DiegoPino commented 6 years ago

Sorry, my fault! Re-reading and totally agree, sorry again @mjordan

jonathangreen commented 6 years ago

I'd like to see a way here to have a trust but verify approach, where you can pull checksums from an external API, but maybe at some lower frequency you still want to pay for the bandwidth to do some verification of the checksums. Could just be some configuration options.

DiegoPino commented 6 years ago

@jonathangreen i agree it could be useful to provide a more compliant to what is expected preservation platform, but in terms of implementation, how would you propose we have no false positives of corruption because of timed out/stalled or even failed downloads? Not something that keeps me awake at night right now, but http(s) which is what most API provide for downloading assets tends to be hit and miss in that aspect. As said, i agree this is needed, just don´t know how to deal with it at an implementation level in a safe and reliable way

mjordan commented 6 years ago

One approach to handling false mismatches is to retry the request if it fails, and see what the results are. A one-off failure can be discarded, but if they all fail, the problem is probably legit.

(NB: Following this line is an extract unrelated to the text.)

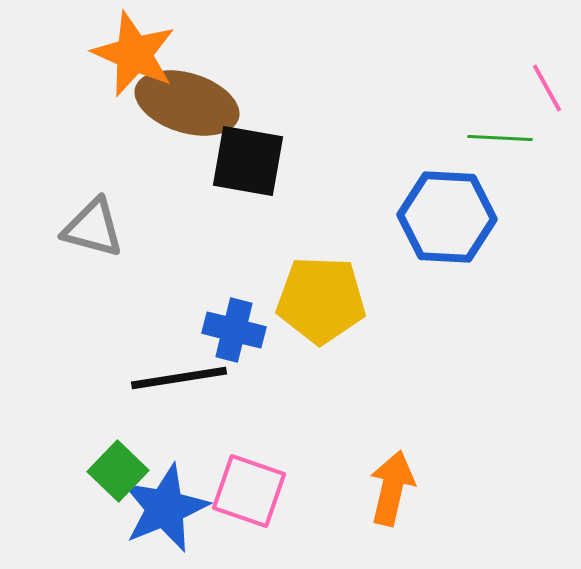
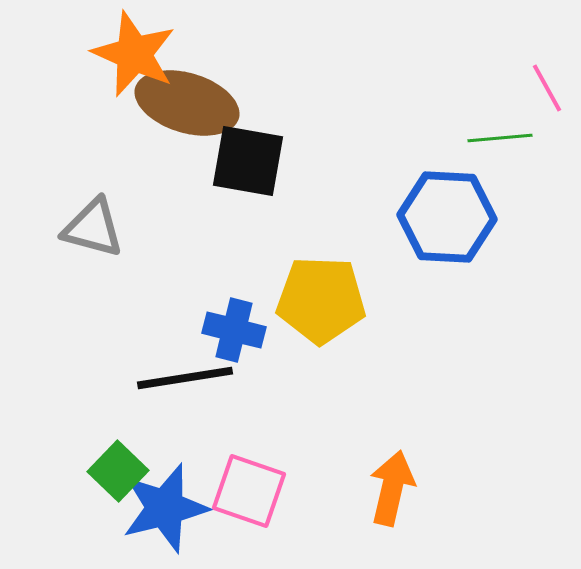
green line: rotated 8 degrees counterclockwise
black line: moved 6 px right
blue star: rotated 8 degrees clockwise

mjordan commented 6 years ago

Not to increase scope here too much, but keep the use and edge cases coming. I'll be working on this (and related preservation stuff in CLAW) pretty much full time this fall.

ajs6f commented 6 years ago

This is starting to sound like an application on top of something like iRODS. I'm not seriously suggesting that; I'm wondering whether for the MVP, would it be enough to have a simple µservice that just retrieves a checksum from the backend in use, on the assumption that such a checksum is available?

I'm not at all trying to discourage people from recording use cases and I think it's awesome that @mjordan is thinking through this, it's just that when you're facing problems like: the character of reliable transport for mass data across networks of unknown character... that's a pretty big scope.

mjordan commented 6 years ago

@ajs6f MVP is a good way to frame it. I don't have the cycles to propose one this week but need to prepare a poster for iPres so will need to do that soon (next couple weeks?). We can build it in a way that can expand on the MVP.

rosiel commented 6 years ago

Maybe this could be one consideration in a repo manager's choice of storage solution. Since now we have all these options, we're going to need to make educated decisions on which one to use. Just because something's cool, doesn't mean it's the right tool for your job, and if you need reliable, regular, automated, locally-performed checksumming (and maybe that's a preservation best practice?) then S3 might not be the ideal storage location for you?